A Mexican human rights group launched an online guide Wednesday for people searching for missing relatives, a real need in a country where authorities are slow to act.
Mexico has almost 110,000 people listed as missing, but many of the most effective searches are carried out by relatives or activists. Mexico’s antiquated, underfunded police system has been overwhelmed by waves of gang-fueled abductions and killings.
The legal system, meanwhile, is arcane in both terminology and procedures, and makes little allowance for people unfamiliar with legal terms.
Because families have to confront a steep learning curve when someone goes missing, the online guide tells people what the legal steps are for filing anything from a crime report to a constitutional injunction.

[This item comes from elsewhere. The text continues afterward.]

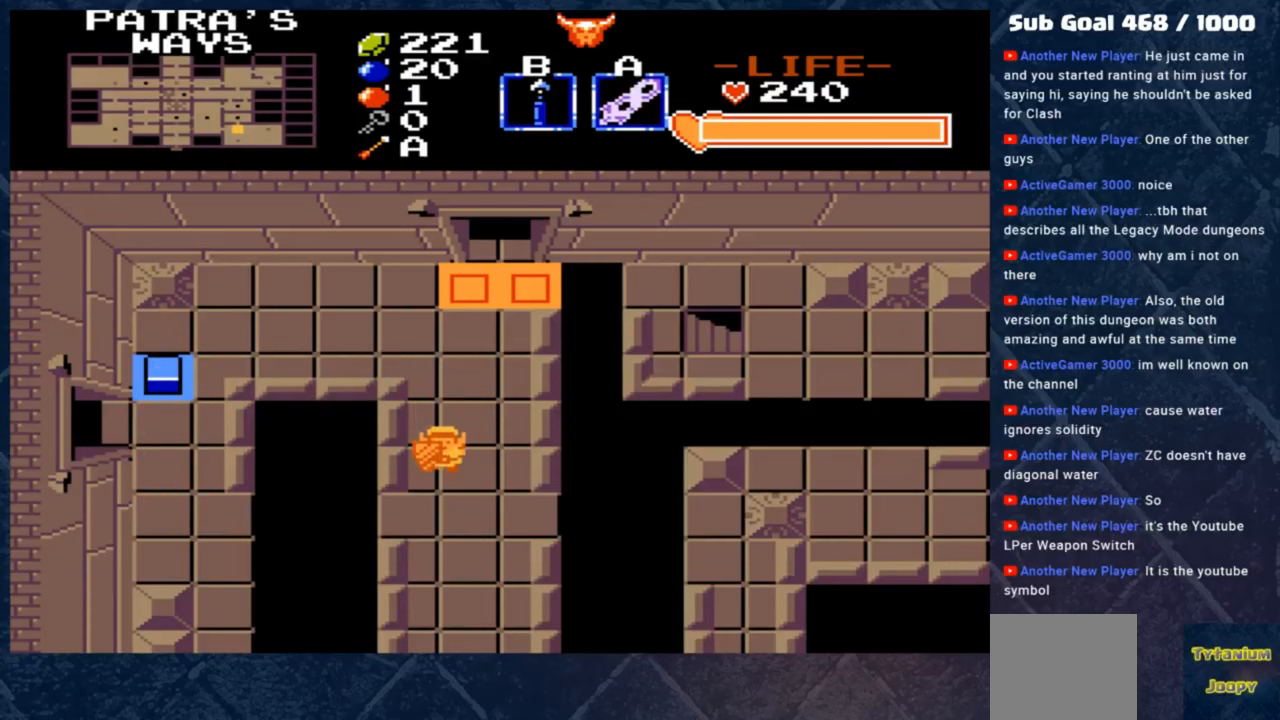
{"buttons": [], "left_stick": "center", "events": [[50, "left_stick", "down-right"], [217, "left_stick", "center"]]}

The Miguel Agustín Pro Juárez human rights center hopes the guide will help people find and preserve evidence and testimonies, and eventually find their loved ones.
María Luisa Aguilar, a director of the rights center, said families “face prosecution officials every day who are at best indifferent to their requests.”
Relatives often have to request and collect evidence like video camera footage and telephone records themselves.
Jacqueline Palmeros had to learn all this quickly for herself 2 1/2 years ago, when her daughter Jael Montserrat disappeared after boarding a vehicle on the outskirts of Mexico City.
Palmeros hopes the new guide will help others “to persevere in the pursuit of truth and justice,” and avoid having to learn it all as they go.
It is an uphill battle. Mexican authorities have about 52,000 unclaimed bodies on their hands that they have been unable to identify. With morgues overflowing, they have been forced to bury them in paupers’ graves. This means the cases of many missing people may never be solved.